#### Data provided
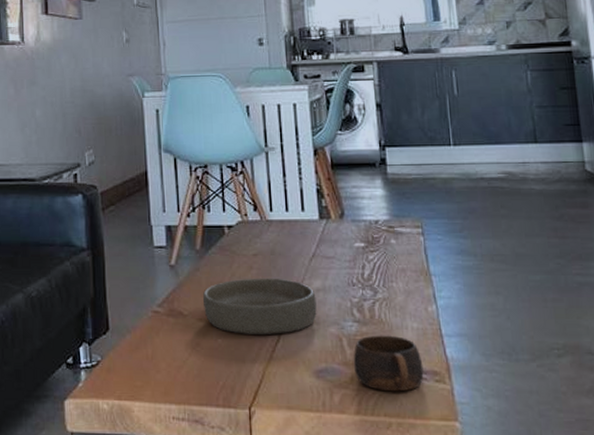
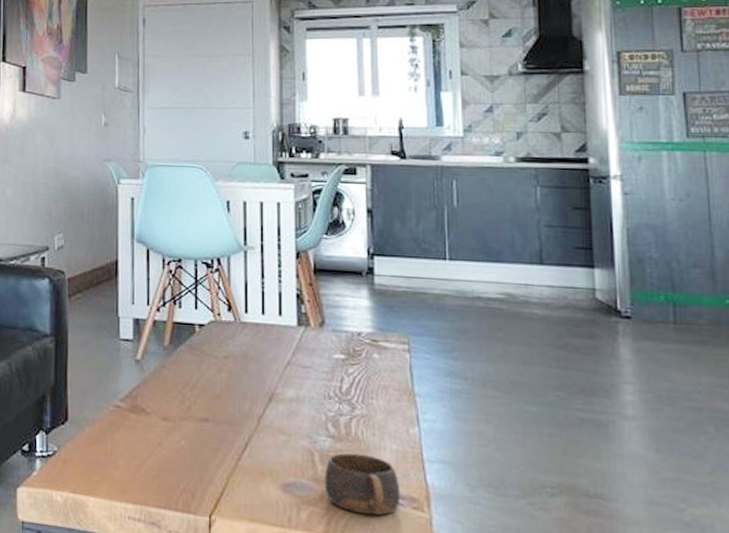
bowl: present [203,278,317,334] -> none [168,380,288,442]

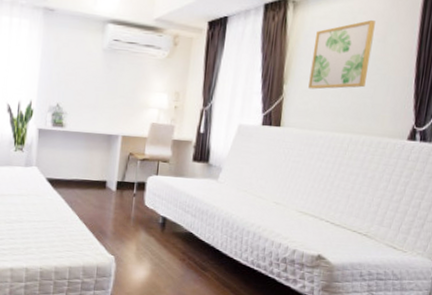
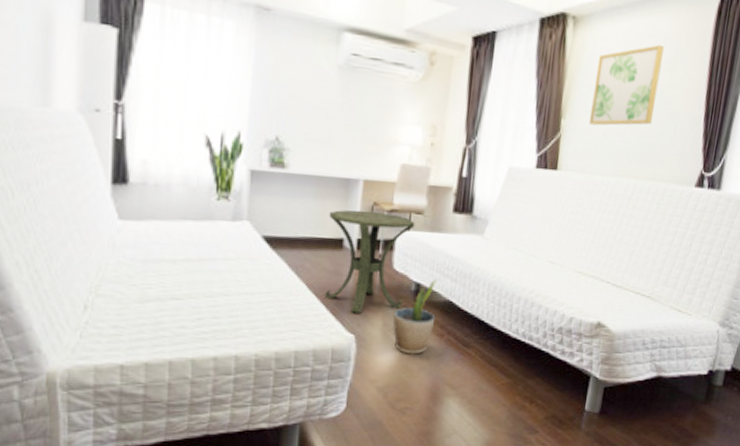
side table: none [92,159,162,240] -> present [324,210,415,313]
potted plant: none [144,214,180,275] -> present [393,279,438,355]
########
Please give back the material above exactly as written, pictures omitted.

▶ [Completed exercise]:
bowl: present [203,278,317,334] -> none [168,380,288,442]

side table: none [92,159,162,240] -> present [324,210,415,313]
potted plant: none [144,214,180,275] -> present [393,279,438,355]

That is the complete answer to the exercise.